Der Kletterwald in Vaterstetten braucht mehr Parkplätze, dafür sollen Bäume fallen. Zwar ist an anderer Stelle eine Aufforstung geplant, dem Bund Naturschutz geht das jedoch nicht weit genug.

Von Mercedes Muth, Vaterstetten

„Wir wollen alle das Gleiche“, sagt Wolfgang Estermann, Besitzer des Vaterstettener Kletterwaldes. Vor ihm sitzen etwa 25 Personen, die meisten in der Runde gehören der Vaterstettener Ortsgruppe des Bundes Naturschutz an. Nachdem im vergangenen November der Gemeinderat für eine Rodung im Bannwald gestimmt hatte, brach Protest unter den Mitgliedern aus. Nun luden sie in einem Lokal in Baldham zum Stammtisch ein. Vor Beginn der Diskussionsrunde legte Gregor Häuser, Ortsvorsitzender des Vereins, den Sachverhalt dar.

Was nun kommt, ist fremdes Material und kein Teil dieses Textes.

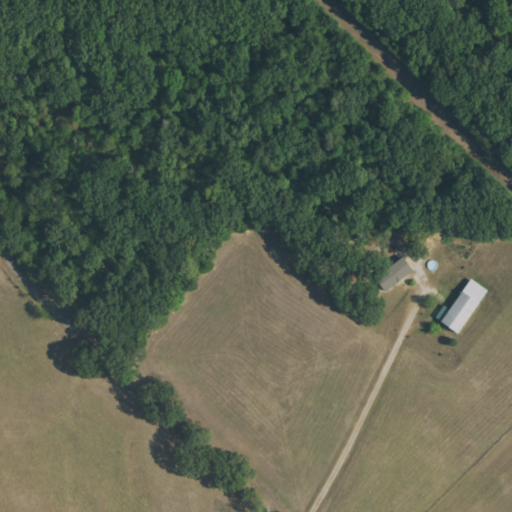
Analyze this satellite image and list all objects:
building: (394, 274)
building: (464, 307)
road: (386, 368)
road: (134, 377)
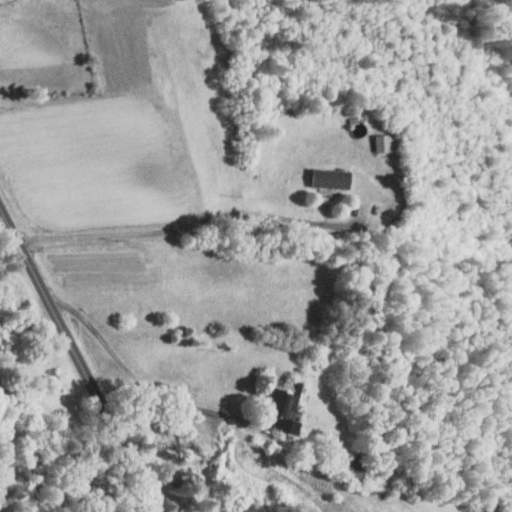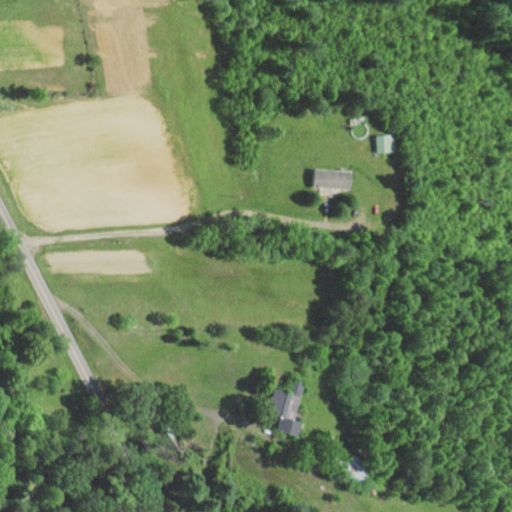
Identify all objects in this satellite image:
building: (381, 142)
building: (329, 178)
road: (173, 228)
road: (76, 360)
building: (284, 406)
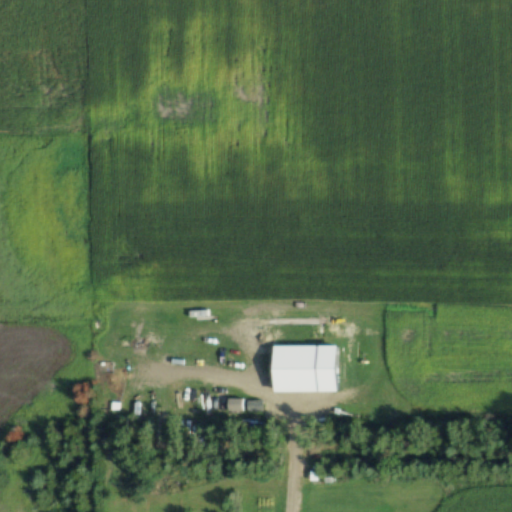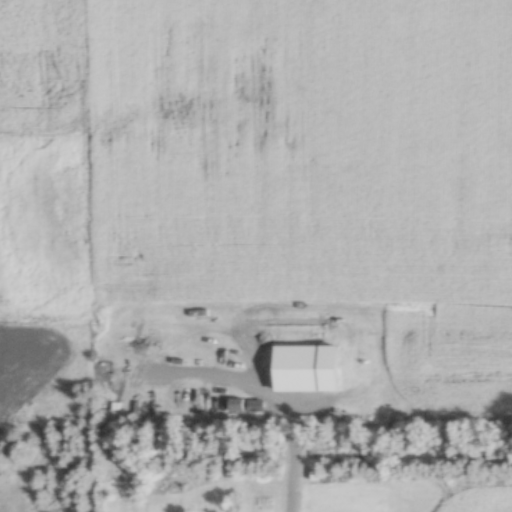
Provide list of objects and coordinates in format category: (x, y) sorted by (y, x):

Das derzeitige Problem: Die Autos parken am Wochenende auf der Straße und halb im Graben. Dass das so nicht weitergehen kann, darin sind sich Kletterwaldbesitzer und die Mitglieder des Bundes Naturschutz einig. Im Gemeinderat wurde die Verdoppelung der Parkplatzfläche inklusive dafür nötiger Rodung bereits genehmigt. Dabei genießt das Gebiet momentan als Bannwald besonderen Schutz. Laut Plan wäre Estermanns Grundstück nach der Rodung nur noch ein Sondergebiet.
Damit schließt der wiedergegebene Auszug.